Refn is wicked good with actors, paring down the dialogue in the script by Hossein Amini (deftly adapted from James Sallis' novel) so that the backstory must play out on their faces. Challenge met. Gosling mesmerizes in a role a lesser actor could tip into absurdity. Bryan Cranston, on fire with Breaking Bad, brings wit and compassion to Driver's fatherly mentor. And Mulligan is glorious, inhabiting a role that is barely there and making it resonant and whole. Prepare to be blown away by Albert Brooks, cast way against type as crime boss Bernie Rose. Brooks, an iconically sharp comic voice, has toyed with villainy before (see Out of Sight), but never like this. Brooks' performance, veined with dark humor and chilling menace (watch him with a blade), deserves to have Oscar calling.
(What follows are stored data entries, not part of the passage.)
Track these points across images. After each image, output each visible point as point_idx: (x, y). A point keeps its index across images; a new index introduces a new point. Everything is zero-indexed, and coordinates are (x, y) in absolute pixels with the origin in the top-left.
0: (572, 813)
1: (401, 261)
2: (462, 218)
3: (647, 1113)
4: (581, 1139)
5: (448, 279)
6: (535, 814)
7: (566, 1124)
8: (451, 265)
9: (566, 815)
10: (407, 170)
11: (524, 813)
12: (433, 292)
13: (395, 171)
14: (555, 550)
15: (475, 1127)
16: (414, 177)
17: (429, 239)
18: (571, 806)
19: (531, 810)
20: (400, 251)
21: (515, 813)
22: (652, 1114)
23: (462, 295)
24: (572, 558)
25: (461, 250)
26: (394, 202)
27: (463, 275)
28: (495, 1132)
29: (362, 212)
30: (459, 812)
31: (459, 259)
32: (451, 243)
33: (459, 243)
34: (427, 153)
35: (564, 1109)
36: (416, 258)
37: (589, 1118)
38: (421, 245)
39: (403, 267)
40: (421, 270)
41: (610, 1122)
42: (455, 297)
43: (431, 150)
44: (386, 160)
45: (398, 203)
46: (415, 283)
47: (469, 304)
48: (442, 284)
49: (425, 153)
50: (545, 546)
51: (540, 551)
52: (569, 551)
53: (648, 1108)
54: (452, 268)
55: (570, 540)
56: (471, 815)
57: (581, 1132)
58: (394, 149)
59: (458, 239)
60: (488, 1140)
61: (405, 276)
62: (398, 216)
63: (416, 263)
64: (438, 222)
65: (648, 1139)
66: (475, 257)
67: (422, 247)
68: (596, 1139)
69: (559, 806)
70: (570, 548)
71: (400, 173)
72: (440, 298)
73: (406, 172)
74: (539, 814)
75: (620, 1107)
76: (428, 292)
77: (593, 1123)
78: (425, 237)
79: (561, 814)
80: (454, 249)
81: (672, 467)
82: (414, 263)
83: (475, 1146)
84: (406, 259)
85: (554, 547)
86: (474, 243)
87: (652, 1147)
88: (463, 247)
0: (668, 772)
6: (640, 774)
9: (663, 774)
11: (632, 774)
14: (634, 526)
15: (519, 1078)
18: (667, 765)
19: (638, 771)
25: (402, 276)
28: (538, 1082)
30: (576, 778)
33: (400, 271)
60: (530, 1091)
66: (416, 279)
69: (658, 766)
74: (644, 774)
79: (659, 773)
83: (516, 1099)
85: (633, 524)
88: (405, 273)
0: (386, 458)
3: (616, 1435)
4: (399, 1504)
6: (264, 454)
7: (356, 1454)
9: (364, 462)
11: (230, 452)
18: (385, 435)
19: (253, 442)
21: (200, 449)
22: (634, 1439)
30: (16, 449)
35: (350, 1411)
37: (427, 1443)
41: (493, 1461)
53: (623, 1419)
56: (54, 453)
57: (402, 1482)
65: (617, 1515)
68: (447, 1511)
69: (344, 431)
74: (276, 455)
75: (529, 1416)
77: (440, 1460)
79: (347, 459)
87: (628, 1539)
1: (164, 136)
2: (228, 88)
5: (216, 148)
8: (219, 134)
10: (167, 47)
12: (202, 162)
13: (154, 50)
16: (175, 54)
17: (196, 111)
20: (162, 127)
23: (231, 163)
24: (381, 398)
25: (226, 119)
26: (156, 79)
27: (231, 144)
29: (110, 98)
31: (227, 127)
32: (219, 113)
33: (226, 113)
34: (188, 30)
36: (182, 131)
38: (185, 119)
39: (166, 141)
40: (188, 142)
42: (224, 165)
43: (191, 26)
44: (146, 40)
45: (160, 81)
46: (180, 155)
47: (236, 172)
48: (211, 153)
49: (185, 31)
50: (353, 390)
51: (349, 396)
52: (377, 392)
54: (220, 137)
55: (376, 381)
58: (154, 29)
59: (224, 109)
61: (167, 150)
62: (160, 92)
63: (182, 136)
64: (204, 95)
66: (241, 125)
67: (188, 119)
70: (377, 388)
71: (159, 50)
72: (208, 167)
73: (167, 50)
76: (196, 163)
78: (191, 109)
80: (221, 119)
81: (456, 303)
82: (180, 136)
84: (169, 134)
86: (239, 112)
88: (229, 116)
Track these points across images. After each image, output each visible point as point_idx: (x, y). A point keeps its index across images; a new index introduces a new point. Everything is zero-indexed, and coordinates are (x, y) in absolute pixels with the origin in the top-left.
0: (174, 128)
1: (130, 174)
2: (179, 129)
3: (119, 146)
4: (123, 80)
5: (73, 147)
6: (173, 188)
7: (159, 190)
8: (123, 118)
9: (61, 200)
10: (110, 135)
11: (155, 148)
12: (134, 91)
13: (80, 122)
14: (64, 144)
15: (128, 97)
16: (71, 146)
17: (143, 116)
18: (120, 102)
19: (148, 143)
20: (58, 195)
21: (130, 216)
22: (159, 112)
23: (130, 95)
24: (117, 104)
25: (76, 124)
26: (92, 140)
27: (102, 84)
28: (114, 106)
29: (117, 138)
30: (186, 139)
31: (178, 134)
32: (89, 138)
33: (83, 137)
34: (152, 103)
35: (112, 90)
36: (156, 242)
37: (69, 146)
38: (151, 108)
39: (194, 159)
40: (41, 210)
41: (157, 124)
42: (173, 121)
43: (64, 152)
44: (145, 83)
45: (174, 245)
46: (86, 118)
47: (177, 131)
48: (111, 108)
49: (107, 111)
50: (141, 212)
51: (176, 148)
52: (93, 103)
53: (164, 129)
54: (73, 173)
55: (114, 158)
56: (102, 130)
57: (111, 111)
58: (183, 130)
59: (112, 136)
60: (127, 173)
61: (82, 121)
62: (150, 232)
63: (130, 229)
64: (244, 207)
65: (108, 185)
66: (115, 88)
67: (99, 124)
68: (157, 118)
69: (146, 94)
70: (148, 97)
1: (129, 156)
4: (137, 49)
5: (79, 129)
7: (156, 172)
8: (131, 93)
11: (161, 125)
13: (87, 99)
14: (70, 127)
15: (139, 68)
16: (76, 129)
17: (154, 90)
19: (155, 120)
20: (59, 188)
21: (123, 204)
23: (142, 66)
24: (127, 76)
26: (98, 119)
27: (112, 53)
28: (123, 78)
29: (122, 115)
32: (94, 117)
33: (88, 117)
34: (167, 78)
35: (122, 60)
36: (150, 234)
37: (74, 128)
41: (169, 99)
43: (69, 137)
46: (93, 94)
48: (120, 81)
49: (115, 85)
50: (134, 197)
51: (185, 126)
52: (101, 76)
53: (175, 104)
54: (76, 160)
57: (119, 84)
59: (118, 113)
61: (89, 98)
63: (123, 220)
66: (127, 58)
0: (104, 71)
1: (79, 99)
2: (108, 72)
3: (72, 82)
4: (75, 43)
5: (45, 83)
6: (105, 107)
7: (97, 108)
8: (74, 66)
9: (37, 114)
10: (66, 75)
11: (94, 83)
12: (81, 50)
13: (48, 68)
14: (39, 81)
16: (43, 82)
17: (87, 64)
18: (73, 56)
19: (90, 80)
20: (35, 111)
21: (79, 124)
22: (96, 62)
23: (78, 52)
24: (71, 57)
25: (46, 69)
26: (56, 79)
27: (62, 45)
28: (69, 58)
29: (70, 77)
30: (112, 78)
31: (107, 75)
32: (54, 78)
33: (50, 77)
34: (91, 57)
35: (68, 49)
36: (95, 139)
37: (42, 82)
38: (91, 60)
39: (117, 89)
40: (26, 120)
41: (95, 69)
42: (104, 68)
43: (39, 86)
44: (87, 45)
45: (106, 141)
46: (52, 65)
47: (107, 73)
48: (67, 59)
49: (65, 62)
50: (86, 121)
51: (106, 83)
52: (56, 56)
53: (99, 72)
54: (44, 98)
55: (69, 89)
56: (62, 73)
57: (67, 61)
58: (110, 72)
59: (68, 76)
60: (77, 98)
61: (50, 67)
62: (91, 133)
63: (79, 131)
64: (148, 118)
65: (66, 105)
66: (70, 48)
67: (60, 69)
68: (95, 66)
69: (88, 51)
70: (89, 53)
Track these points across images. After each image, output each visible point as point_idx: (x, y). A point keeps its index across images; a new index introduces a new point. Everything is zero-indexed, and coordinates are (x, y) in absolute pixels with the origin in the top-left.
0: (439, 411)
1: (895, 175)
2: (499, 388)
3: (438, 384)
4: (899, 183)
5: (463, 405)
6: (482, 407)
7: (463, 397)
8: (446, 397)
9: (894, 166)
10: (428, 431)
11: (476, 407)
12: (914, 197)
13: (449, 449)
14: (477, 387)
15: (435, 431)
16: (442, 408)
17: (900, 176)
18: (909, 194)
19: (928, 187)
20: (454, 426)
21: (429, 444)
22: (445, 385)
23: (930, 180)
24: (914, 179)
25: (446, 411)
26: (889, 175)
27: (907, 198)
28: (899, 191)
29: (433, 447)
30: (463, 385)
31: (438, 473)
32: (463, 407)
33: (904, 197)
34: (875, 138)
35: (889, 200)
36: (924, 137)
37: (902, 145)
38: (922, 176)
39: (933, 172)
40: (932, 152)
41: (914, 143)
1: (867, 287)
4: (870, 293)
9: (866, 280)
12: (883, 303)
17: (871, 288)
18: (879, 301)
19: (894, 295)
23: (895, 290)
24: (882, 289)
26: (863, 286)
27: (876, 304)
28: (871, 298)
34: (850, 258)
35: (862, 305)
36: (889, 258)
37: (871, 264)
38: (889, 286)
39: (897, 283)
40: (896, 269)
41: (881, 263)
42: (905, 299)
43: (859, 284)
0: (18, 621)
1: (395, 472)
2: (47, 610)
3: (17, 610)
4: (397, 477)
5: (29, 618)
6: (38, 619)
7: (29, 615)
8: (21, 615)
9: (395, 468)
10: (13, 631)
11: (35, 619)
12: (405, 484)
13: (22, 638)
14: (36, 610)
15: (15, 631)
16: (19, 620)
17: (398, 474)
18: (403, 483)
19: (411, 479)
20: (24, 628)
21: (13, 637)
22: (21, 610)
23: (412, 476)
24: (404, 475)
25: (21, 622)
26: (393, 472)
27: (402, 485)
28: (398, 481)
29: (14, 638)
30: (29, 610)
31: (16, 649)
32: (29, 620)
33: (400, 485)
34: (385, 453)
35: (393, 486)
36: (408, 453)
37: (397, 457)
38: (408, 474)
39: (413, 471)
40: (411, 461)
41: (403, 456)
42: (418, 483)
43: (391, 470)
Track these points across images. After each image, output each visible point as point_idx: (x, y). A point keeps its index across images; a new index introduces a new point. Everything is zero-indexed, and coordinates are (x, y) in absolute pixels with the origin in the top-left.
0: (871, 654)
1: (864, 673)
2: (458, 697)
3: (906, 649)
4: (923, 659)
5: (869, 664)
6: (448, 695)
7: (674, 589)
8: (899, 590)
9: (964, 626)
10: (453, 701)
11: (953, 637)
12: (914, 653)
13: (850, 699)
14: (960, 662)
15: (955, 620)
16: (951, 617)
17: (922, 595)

Violence drives Drive. A heist gone bad involving a femme fatale (an incendiary cameo from Mad Men's Christina Hendricks) puts blood on the walls. Ditto a pounding Driver delivers at a strip club. An elevator scene with Driver, Irene and an assassin is time-capsule sexy and scary. In league with camera whiz Newton Thomas Sigel and composer Cliff Martinez, Refn creates a fever dream that sucks you in. Or maybe you'll hate it. Drive is a polarizer. It's also pure cinema, a grenade of image and sound ready to blow.